I've just updated to 0.17 (from 0.14) and will pick this up later today.
A commit references this bug: Author: adridg Date: Tue Sep 11 10:39:06 UTC 2018 New revision: 479521 URL: https://svnweb.freebsd.org/changeset/ports/479521 Log: The 0.18 release of x11/sddm contains a fix for a security error that allows unlocking a session without a password, if the ReuseSession configuration option is set to true. The default configuration sets it to false. I'm setting the version to < 0.17.0_1 here, because I'm going to update 0.17 with backports rather than pull in 0.18 (there's a lot more work in that update, because of reorganisation upstream and none of our patches apply anymore). PR: 230029 Reported by: doctorwhoguy@gmail.com Changes: head/security/vuxml/vuln.xml
A commit references this bug: Author: adridg Date: Tue Sep 11 10:39:37 UTC 2018 New revision: 479522 URL: https://svnweb.freebsd.org/changeset/ports/479522 Log: Backport security fixes for x11/sddm The 0.18 release of x11/sddm contains a fix for a security error that probably doesn't affect us: session-reuse.
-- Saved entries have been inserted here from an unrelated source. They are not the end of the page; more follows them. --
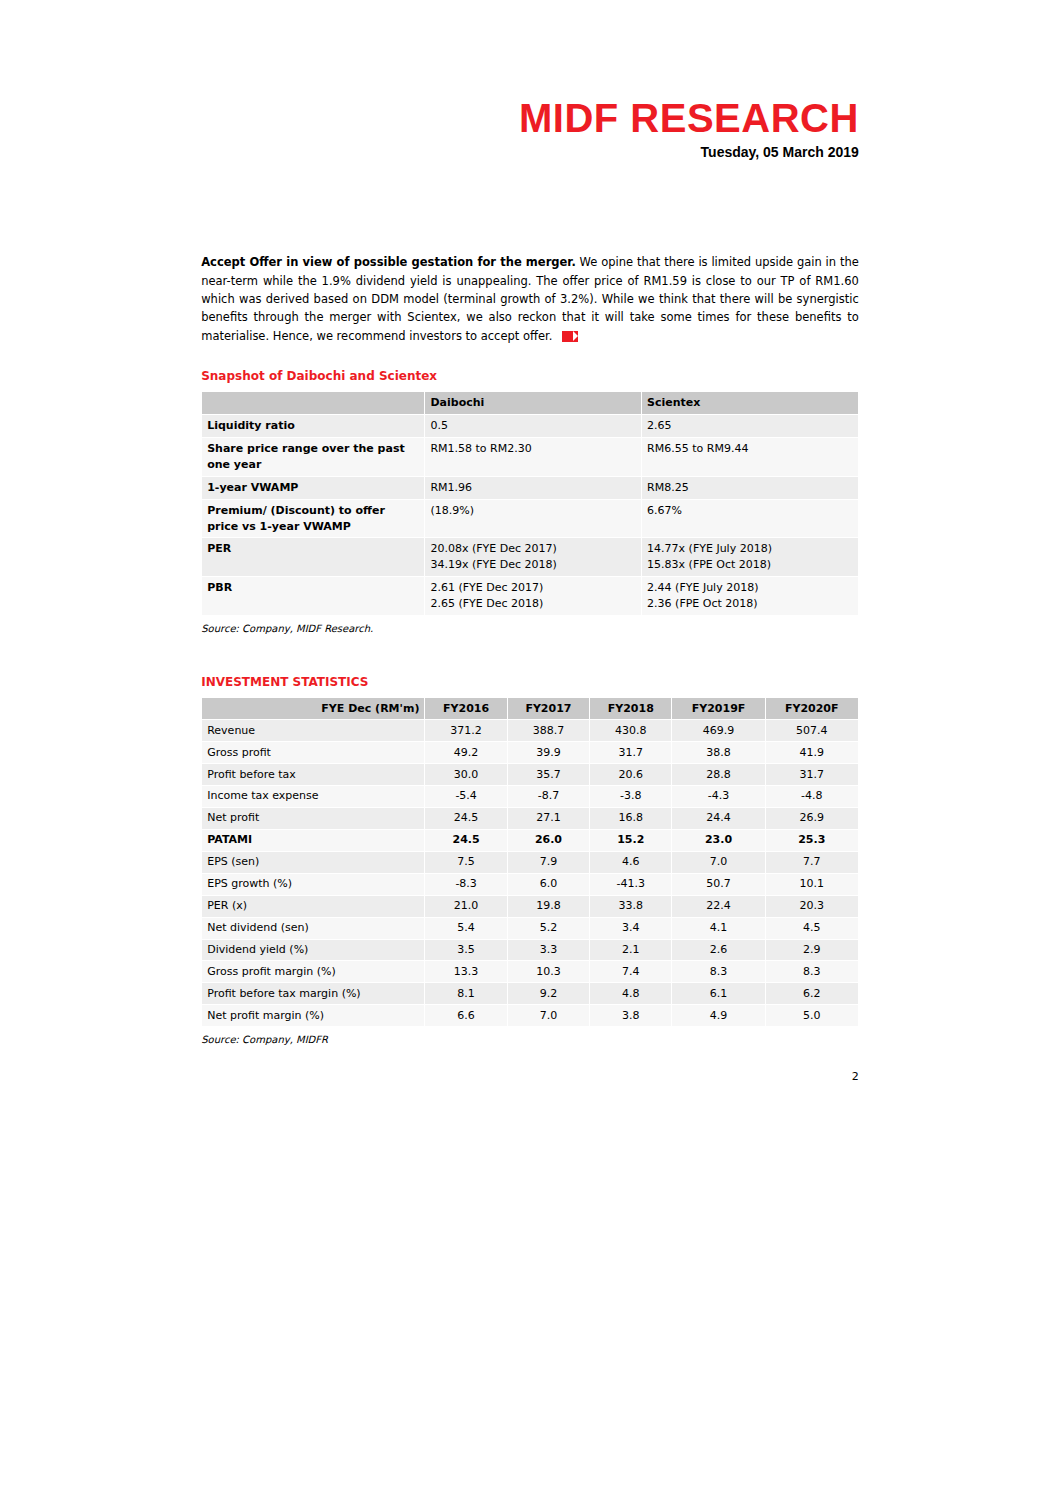MIDF RESEARCH
Tuesday, 05 March 2019
Accept Offer in view of possible gestation for the merger. We opine that there is limited upside gain in the near-term while the 1.9% dividend yield is unappealing. The offer price of RM1.59 is close to our TP of RM1.60 which was derived based on DDM model (terminal growth of 3.2%). While we think that there will be synergistic benefits through the merger with Scientex, we also reckon that it will take some times for these benefits to materialise. Hence, we recommend investors to accept offer.
Snapshot of Daibochi and Scientex
| | Daibochi | Scientex |
| --- | --- | --- |
| Liquidity ratio | 0.5 | 2.65 |
| Share price range over the past one year | RM1.58 to RM2.30 | RM6.55 to RM9.44 |
| 1-year VWAMP | RM1.96 | RM8.25 |
| Premium/ (Discount) to offer price vs 1-year VWAMP | (18.9%) | 6.67% |
| PER | 20.08x (FYE Dec 2017) 34.19x (FYE Dec 2018) | 14.77x (FYE July 2018) 15.83x (FPE Oct 2018) |
| PBR | 2.61 (FYE Dec 2017) 2.65 (FYE Dec 2018) | 2.44 (FYE July 2018) 2.36 (FPE Oct 2018) |
Source: Company, MIDF Research.
INVESTMENT STATISTICS
| FYE Dec (RM'm) | FY2016 | FY2017 | FY2018 | FY2019F | FY2020F |
| --- | --- | --- | --- | --- | --- |
| Revenue | 371.2 | 388.7 | 430.8 | 469.9 | 507.4 |
| Gross profit | 49.2 | 39.9 | 31.7 | 38.8 | 41.9 |
| Profit before tax | 30.0 | 35.7 | 20.6 | 28.8 | 31.7 |
| Income tax expense | -5.4 | -8.7 | -3.8 | -4.3 | -4.8 |
| Net profit | 24.5 | 27.1 | 16.8 | 24.4 | 26.9 |
| PATAMI | 24.5 | 26.0 | 15.2 | 23.0 | 25.3 |
| EPS (sen) | 7.5 | 7.9 | 4.6 | 7.0 | 7.7 |
| EPS growth (%) | -8.3 | 6.0 | -41.3 | 50.7 | 10.1 |
| PER (x) | 21.0 | 19.8 | 33.8 | 22.4 | 20.3 |
| Net dividend (sen) | 5.4 | 5.2 | 3.4 | 4.1 | 4.5 |
| Dividend yield (%) | 3.5 | 3.3 | 2.1 | 2.6 | 2.9 |
| Gross profit margin (%) | 13.3 | 10.3 | 7.4 | 8.3 | 8.3 |
| Profit before tax margin (%) | 8.1 | 9.2 | 4.8 | 6.1 | 6.2 |
| Net profit margin (%) | 6.6 | 7.0 | 3.8 | 4.9 | 5.0 |
Source: Company, MIDFR
2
In any case our default configuration is not vulnerable. This doesn't update to 0.18 because there's a bunch of other changes that would need to be chased, further delaying this update. While here, pet portlint and Tijl, who asked for a pkg-message. PR: 230029 Reported by: doctorwhoguy@gmail.com Security: f00acdec-b59f-11e8-805d-001e2a3f778d Changes: head/x11/sddm/Makefile head/x11/sddm/files/git-patch-147cec38d head/x11/sddm/files/git-patch-b02b00559 head/x11/sddm/pkg-message
Fixed by backporting fixes, rather than updating wholesale to 0.18 because the latter is a lot more work (many upstream changes).